I am generally unfazed by how low society can stoop. Every now and again, however, a real piece of work rears its ugly head. In American dining culture it is so commonplace to tip your waitstaff that the federal minimum wage for servers is $2.13 an hour.
For the rest of the toiling country, the standard is set at $7.25 an hour. The prevailing thought is the customers will foot the bill for a reasonable wage by tipping the waitstaff for their diligent efforts.
In most cases, people understand the rigors of being a server. The server is the face of whatever is going on behind the scenes in the kitchen, and usually people are able to delineate between issues that can be chalked up to poor service or issues that are beyond the server's control.
However, the system forgets a fundamental flaw of human nature. People are generally just not that nice. When they are hungry, they enter "hangry" mode. Hungry and angry people are terrible to deal with.

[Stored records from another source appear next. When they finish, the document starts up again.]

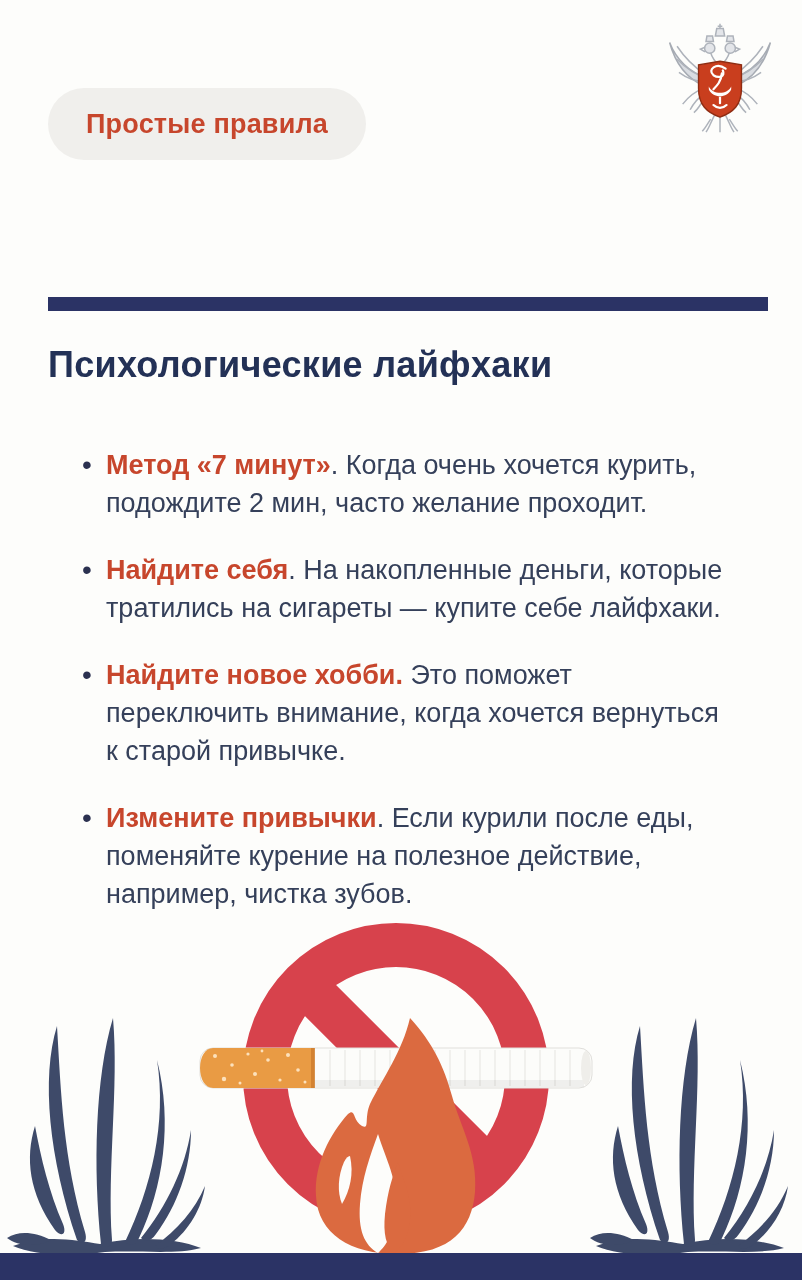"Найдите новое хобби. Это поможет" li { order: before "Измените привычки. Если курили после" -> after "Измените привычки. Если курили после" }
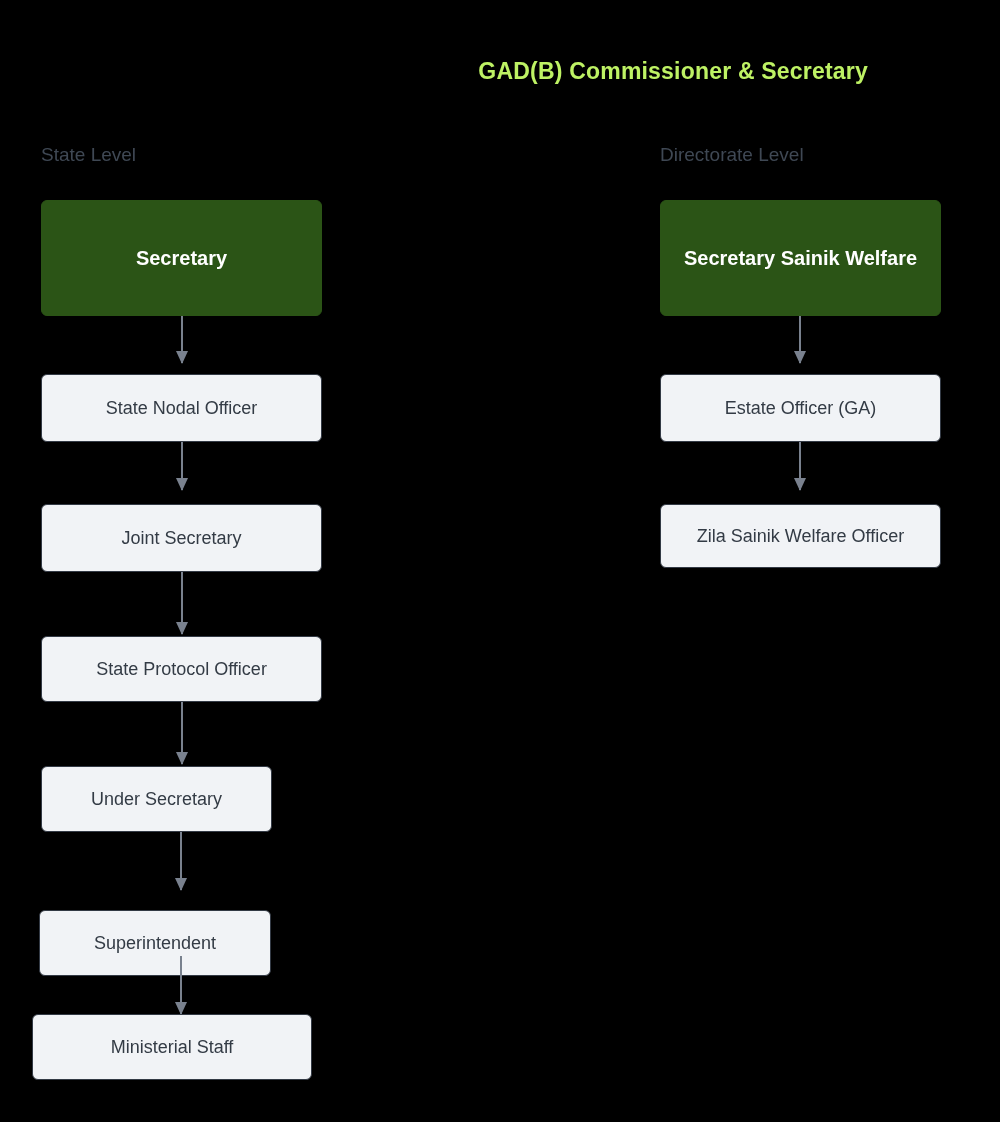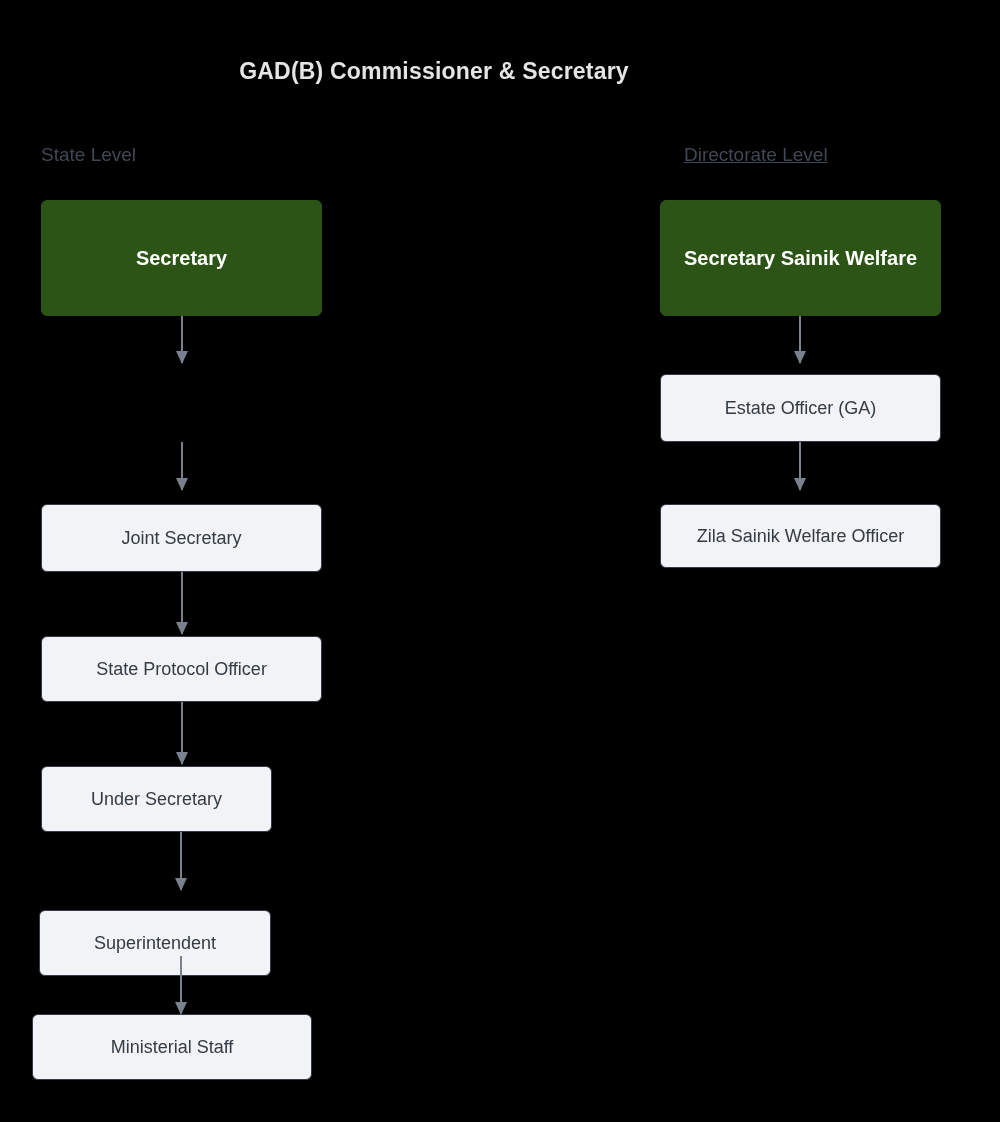"GAD(B) Commissioner & Secretary" .chart-title { color: #e5e5e5 -> #bef264; text-align: center -> right }
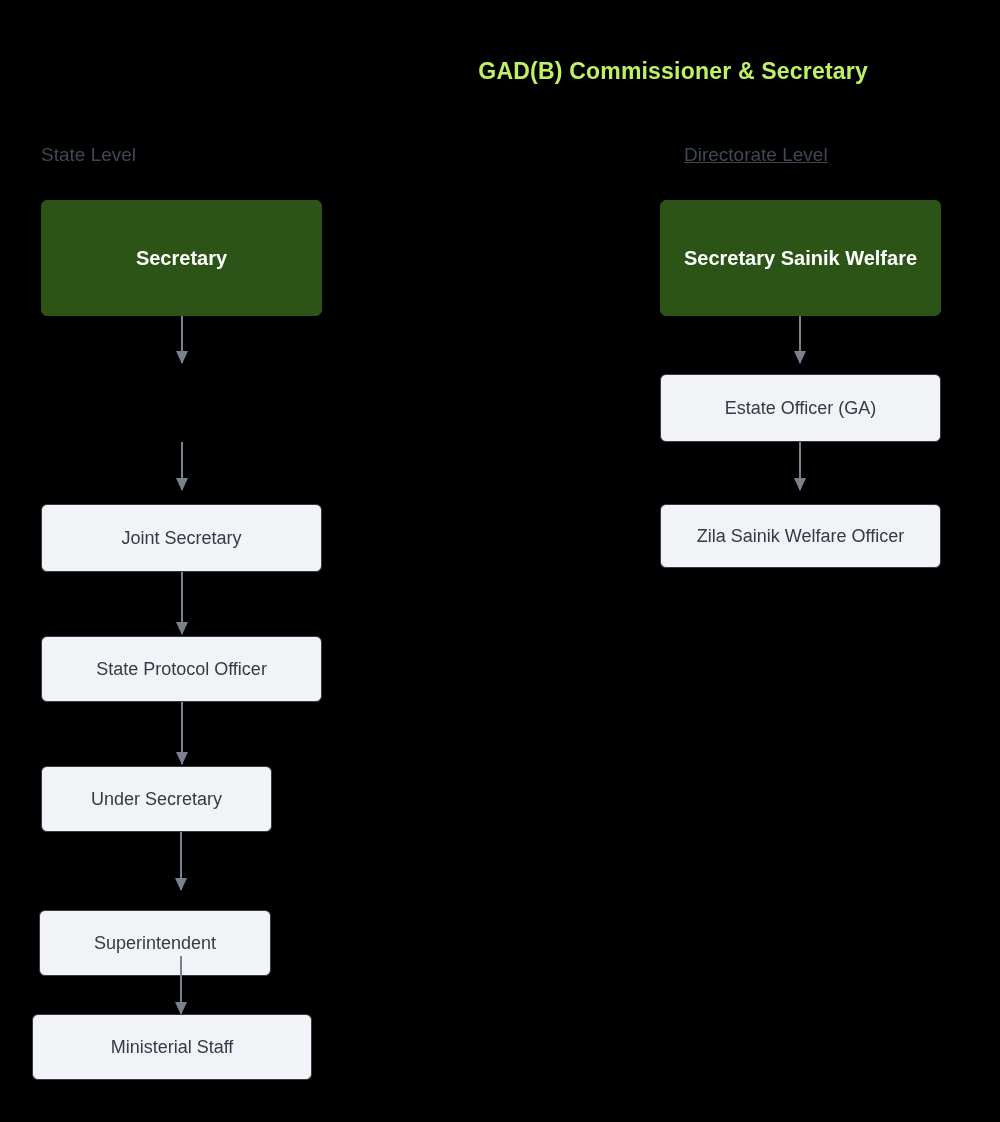"Directorate Level" .column-header.right { left: 684px -> 660px; text-decoration: underline -> none }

This was on full display recently when a waitress in New Jersey (way to show the world how great the Garden State is, fellas) was left a tip that simply said "LOL" where one usually scribbles in an amount anywhere from 10-20% of the bill total. The bill in this case was $112.00. A poor tip of 10% should have yielded this waitress a minimum of $11.20 and a good tip would have fetched $22.40.
Not in New Jersey, apparently.
The waitress' error? The amount of time it took the food to arrive from the kitchen. Perhaps these inconsiderate diners should be reminded that, unless the waitress lost the ticket, a backed-up kitchen is hardly the fault of the server.
There will always be an element of people that will be considered the lowest common denominator of society. We protect the rest of the working class from being taken advantage of outrageously by guaranteeing a wage more than 340% greater than those we chat with as our food is prepared and delivered. Perhaps we ought to revisit how our friends in the restaurant business are compensated.
People are worried that if waitstaff has a comparable minimum wage than the price of eating out will go up as restaurants juggle the higher overhead. To me, that seems like a bit of flawed logic. I already foot the bill in the form of a tip. So what if we remove the hidden cost at the end of the meal and just throw it on the front end?
At least I will know the true cost of my meal. At least the waitstaff will be insulated from people that aren't smart enough to know where to place blame for a late meal.
At least then the power of the purse will be taken away from those that think it's fun to laugh at depriving someone of their earned livelihood.